Under the planned economic system, the development of heavy industry was the priority, and the national budget tilted in favor of industrial development.
As a result, the central budget was unable to give enough financial support to the operation of township governments and rural development. Under such conditions, a mechanism was needed to ensure township governments get extra income to make up deficits. Thus self-collection was used more and more.
The self-collection mechanism to some extent also eases national and local clashes.
Whether under a planned economic system or a market one, the central government's economic development plan and investment priorities, which are based on a national perspective, cannot always cater to the interests of each location.
To take into consideration local interests, township governments need to be given some autonomy and flexibility in local finance, and the self-collection mechanism satisfies such a demand.
It has thus survived each round of financial reform.
When the self-collection mechanism was designed, the collection items, targets, and how the collected money was spent were clearly defined. But a lack of strict management and a supervision system made the self-collection gradually surpass defined spheres and become an excuse for township governments to charge irrational fees.

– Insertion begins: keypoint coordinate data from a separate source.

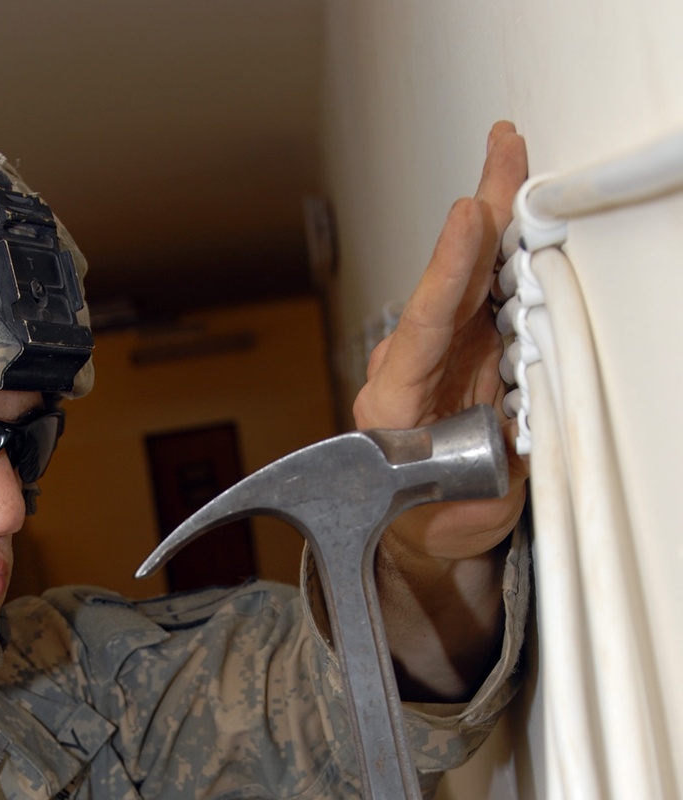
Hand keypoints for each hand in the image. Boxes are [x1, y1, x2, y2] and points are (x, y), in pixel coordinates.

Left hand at [354, 121, 528, 563]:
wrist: (424, 527)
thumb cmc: (431, 517)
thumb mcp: (459, 508)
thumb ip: (483, 470)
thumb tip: (512, 427)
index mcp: (394, 406)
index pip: (423, 328)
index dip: (447, 272)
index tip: (466, 219)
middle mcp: (412, 366)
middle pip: (449, 283)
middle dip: (478, 219)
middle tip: (502, 154)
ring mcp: (441, 351)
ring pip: (472, 277)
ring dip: (498, 218)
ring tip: (511, 156)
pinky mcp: (468, 346)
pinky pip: (490, 291)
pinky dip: (511, 249)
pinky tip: (522, 204)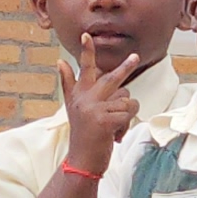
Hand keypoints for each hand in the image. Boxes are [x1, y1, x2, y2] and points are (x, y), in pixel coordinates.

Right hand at [57, 46, 141, 170]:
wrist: (81, 161)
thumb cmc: (83, 134)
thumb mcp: (73, 107)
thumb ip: (69, 83)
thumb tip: (60, 61)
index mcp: (79, 94)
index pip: (84, 69)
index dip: (86, 52)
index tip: (86, 36)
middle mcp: (85, 99)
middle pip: (111, 79)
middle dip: (125, 67)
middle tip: (135, 56)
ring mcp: (95, 109)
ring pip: (126, 100)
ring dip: (126, 114)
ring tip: (114, 126)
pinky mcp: (105, 120)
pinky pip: (127, 114)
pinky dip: (126, 125)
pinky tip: (115, 134)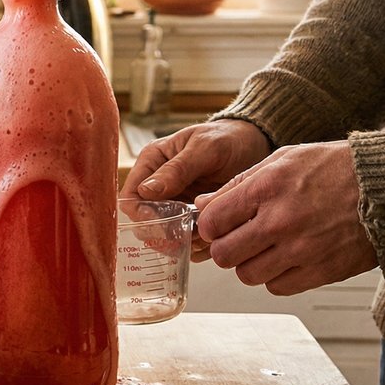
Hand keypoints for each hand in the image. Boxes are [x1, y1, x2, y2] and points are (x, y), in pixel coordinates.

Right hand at [121, 119, 271, 259]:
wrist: (254, 145)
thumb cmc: (226, 139)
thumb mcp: (205, 148)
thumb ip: (177, 169)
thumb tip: (146, 191)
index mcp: (151, 162)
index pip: (131, 195)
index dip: (140, 213)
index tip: (160, 221)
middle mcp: (158, 185)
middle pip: (143, 220)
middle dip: (159, 233)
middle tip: (180, 238)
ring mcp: (174, 203)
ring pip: (163, 233)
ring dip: (178, 242)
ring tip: (199, 240)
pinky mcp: (191, 216)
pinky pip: (185, 238)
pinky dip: (195, 245)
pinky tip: (209, 242)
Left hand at [194, 140, 378, 295]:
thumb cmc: (336, 168)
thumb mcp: (283, 160)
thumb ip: (239, 184)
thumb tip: (203, 206)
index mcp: (267, 188)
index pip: (212, 222)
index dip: (210, 225)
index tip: (218, 224)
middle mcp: (280, 222)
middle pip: (224, 254)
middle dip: (225, 247)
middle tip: (238, 238)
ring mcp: (301, 250)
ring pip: (247, 275)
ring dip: (250, 264)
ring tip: (265, 248)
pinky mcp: (321, 272)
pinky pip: (277, 287)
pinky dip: (276, 277)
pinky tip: (286, 258)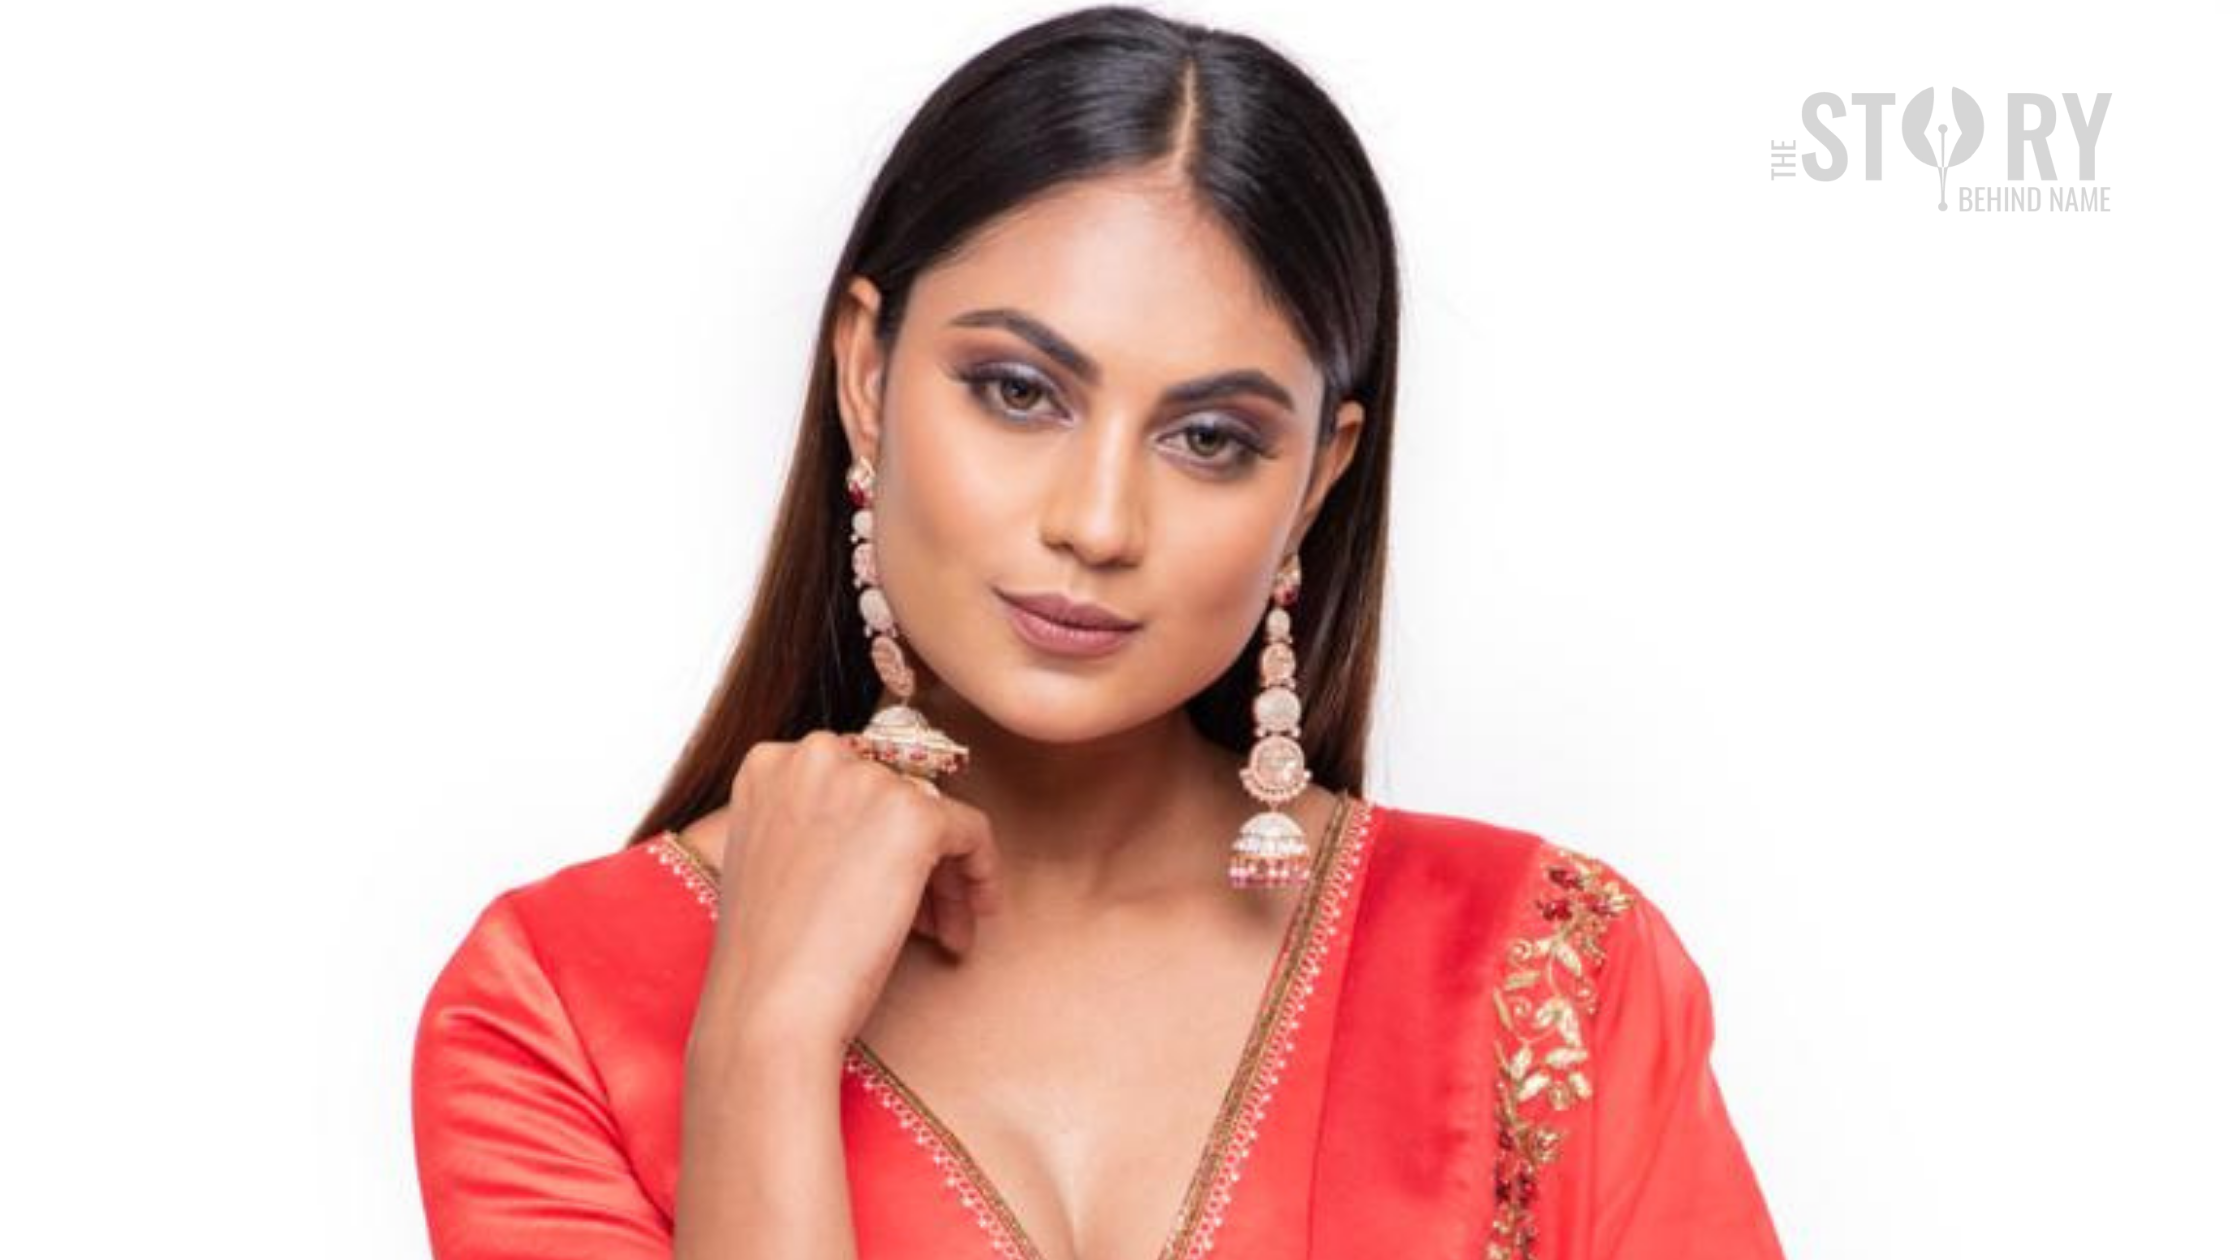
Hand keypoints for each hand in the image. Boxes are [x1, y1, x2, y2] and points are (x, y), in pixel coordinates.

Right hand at [685, 730, 1000, 1063]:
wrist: (769, 1007)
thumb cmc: (767, 954)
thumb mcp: (772, 860)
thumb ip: (813, 822)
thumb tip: (879, 825)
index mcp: (770, 763)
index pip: (853, 783)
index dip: (872, 836)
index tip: (881, 882)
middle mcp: (815, 756)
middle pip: (895, 796)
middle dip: (912, 856)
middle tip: (924, 915)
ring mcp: (865, 780)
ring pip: (934, 816)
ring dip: (944, 875)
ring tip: (943, 930)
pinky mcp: (912, 815)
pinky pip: (971, 830)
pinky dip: (981, 870)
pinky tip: (976, 911)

The legal status of the self-collection mechanism has led to the increase of extra-budget funds in township coffers. From 1986 to 1996, the share of extra-budget funds in township revenues increased from 4.99 percent to 35.42 percent, coinciding with the increase in the financial burdens of farmers.
As early as in the 1980s, irrational fees have been imposed on farmers. But during that period, farmers' income growth outpaced fee charges, so the problem was not as noticeable.

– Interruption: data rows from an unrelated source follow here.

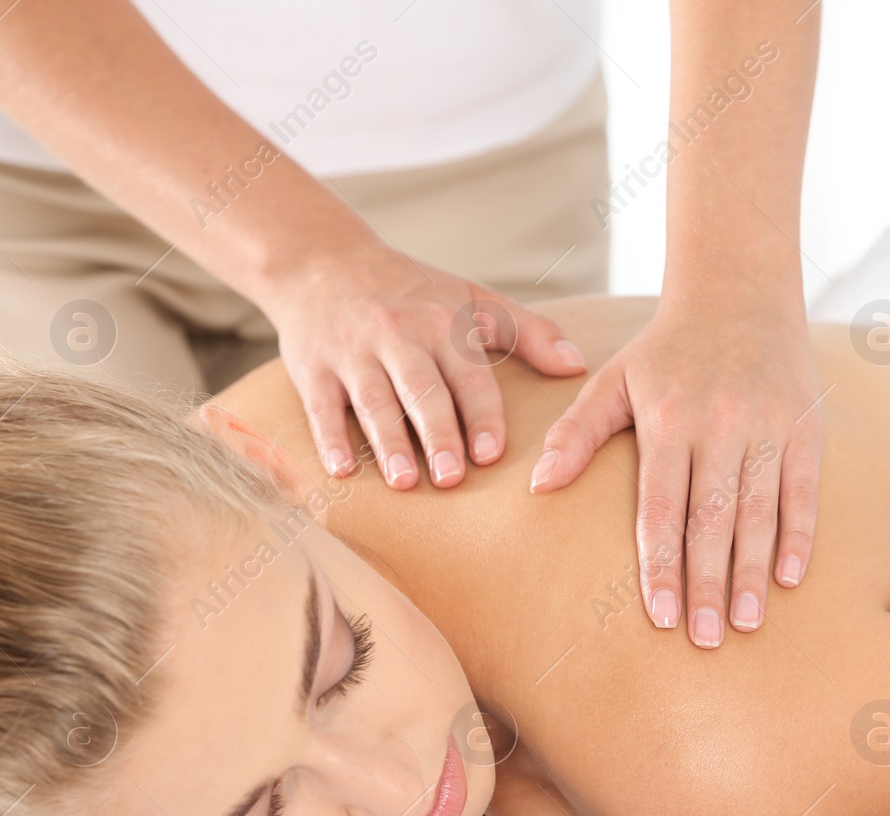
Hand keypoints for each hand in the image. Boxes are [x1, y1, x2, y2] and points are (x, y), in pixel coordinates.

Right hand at [265, 243, 587, 488]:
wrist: (321, 260)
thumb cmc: (411, 290)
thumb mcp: (471, 298)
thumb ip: (528, 331)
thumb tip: (578, 366)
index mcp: (441, 324)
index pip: (467, 375)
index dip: (481, 415)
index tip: (492, 454)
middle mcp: (398, 337)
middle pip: (421, 390)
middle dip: (437, 434)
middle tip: (452, 478)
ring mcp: (352, 352)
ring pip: (372, 400)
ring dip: (388, 442)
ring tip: (405, 482)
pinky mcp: (312, 367)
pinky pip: (321, 406)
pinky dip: (329, 438)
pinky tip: (342, 471)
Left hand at [529, 297, 823, 648]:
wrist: (739, 288)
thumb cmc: (666, 347)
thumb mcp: (613, 380)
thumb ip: (576, 433)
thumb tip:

In the 1990s, when the income growth of farmers was slowing down, the financial burdens shouldered by them became more and more conspicuous and have constituted a threat to rural economic and social progress.
So it has therefore become a pressing task to reform and redesign the self-collection mechanism.

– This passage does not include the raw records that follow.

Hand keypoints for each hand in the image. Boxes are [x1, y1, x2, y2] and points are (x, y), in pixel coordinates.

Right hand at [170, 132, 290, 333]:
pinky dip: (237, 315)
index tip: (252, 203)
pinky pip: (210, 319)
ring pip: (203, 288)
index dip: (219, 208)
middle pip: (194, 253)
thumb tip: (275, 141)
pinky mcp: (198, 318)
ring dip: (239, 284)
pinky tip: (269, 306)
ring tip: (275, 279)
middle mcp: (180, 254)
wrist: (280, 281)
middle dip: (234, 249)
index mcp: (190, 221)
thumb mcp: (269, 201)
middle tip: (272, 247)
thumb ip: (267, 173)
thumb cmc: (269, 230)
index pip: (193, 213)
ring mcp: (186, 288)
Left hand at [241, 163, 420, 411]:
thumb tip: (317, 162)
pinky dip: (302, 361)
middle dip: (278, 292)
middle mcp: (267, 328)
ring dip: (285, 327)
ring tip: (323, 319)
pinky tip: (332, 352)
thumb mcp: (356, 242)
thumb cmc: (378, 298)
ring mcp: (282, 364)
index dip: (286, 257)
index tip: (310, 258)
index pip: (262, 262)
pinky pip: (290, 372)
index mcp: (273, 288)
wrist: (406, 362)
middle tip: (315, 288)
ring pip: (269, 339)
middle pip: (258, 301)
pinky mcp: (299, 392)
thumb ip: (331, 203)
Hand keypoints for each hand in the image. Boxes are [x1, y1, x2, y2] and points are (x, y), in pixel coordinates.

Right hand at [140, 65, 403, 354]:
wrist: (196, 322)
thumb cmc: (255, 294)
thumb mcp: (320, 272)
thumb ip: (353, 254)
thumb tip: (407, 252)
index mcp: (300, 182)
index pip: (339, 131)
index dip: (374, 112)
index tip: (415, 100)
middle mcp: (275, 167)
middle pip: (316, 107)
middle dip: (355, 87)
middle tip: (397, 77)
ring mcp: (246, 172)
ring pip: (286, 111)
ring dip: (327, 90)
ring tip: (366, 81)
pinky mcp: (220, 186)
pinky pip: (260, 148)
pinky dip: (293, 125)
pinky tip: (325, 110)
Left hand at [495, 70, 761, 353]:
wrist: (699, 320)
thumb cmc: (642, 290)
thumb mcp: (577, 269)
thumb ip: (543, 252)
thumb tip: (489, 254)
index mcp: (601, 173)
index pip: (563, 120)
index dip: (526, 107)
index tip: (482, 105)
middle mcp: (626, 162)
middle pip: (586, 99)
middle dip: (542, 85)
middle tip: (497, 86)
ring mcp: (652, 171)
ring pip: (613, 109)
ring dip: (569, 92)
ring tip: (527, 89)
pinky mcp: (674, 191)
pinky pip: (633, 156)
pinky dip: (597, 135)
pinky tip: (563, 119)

Towards this end, the tax-for-fee programme is being promoted on a trial basis. Under the programme, items that are charged a fee are re-examined with irrational ones being cancelled, while the rest are converted into tax items.
With the collection items strictly defined, irrational charges under various pretexts are expected to end.
The tax-for-fee programme and a regulated collection mechanism can help in relieving farmers' burdens, but as a direct result, the income of township governments will suffer a sudden decline. If township governments function under long-term tight budgets, irrational charges may threaten to resurge.
Another aspect of the current financial system that burdens farmers is the imbalance between the enlarged administrative duties of township governments and their shrinking power in revenue control.
The tax division system introduced in 1994 brought further revenue resources to the central government. While the central revenue took control of tax items that brought about higher revenues for taxes shared by central and local revenues, a higher proportion was given to the central one.
Take the value-added tax for example. The central revenue takes over 75 percent of this tax income, while 25 percent goes to local coffers.
Provincial and county-level governments have also managed to transfer some revenues from township governments to their own coffers. Limited revenue resources put many township governments into financial trouble, which also triggered excessive fee charges.
Accompanied by the shrinking power in revenue control, more administrative work was transferred from higher level governments to township ones.
The work of township governments now covers almost every sector in rural economic and social development, and new institutions and staff are needed for the new work.
The regular staff members in a township government include almost two-dozen offices, such as the committee of the Party, the people's congress, the Communist Youth League, the women's federation, family planning, civil affairs, culture and education and finance and jurisdiction. Though some positions are held concurrently by township government officials, there are still several dozen personnel within a township government that are supported by the local revenue.
A survey by the Ministry of Civil Affairs targeting 90 towns in 15 provinces found that a large part of paying for work staff came from irrational fee collection.
To stop irrational fee charges, government institutional reform should be implemented in step with fiscal reform. Work duties should be equally divided among each level of government to prevent township governments from being overburdened.
At the same time, reforms to trim government institutions should continue to be carried out to keep staff numbers at township governments from ballooning.
The author is a researcher with the Institute of Rural Development at the Academy of Social Sciences.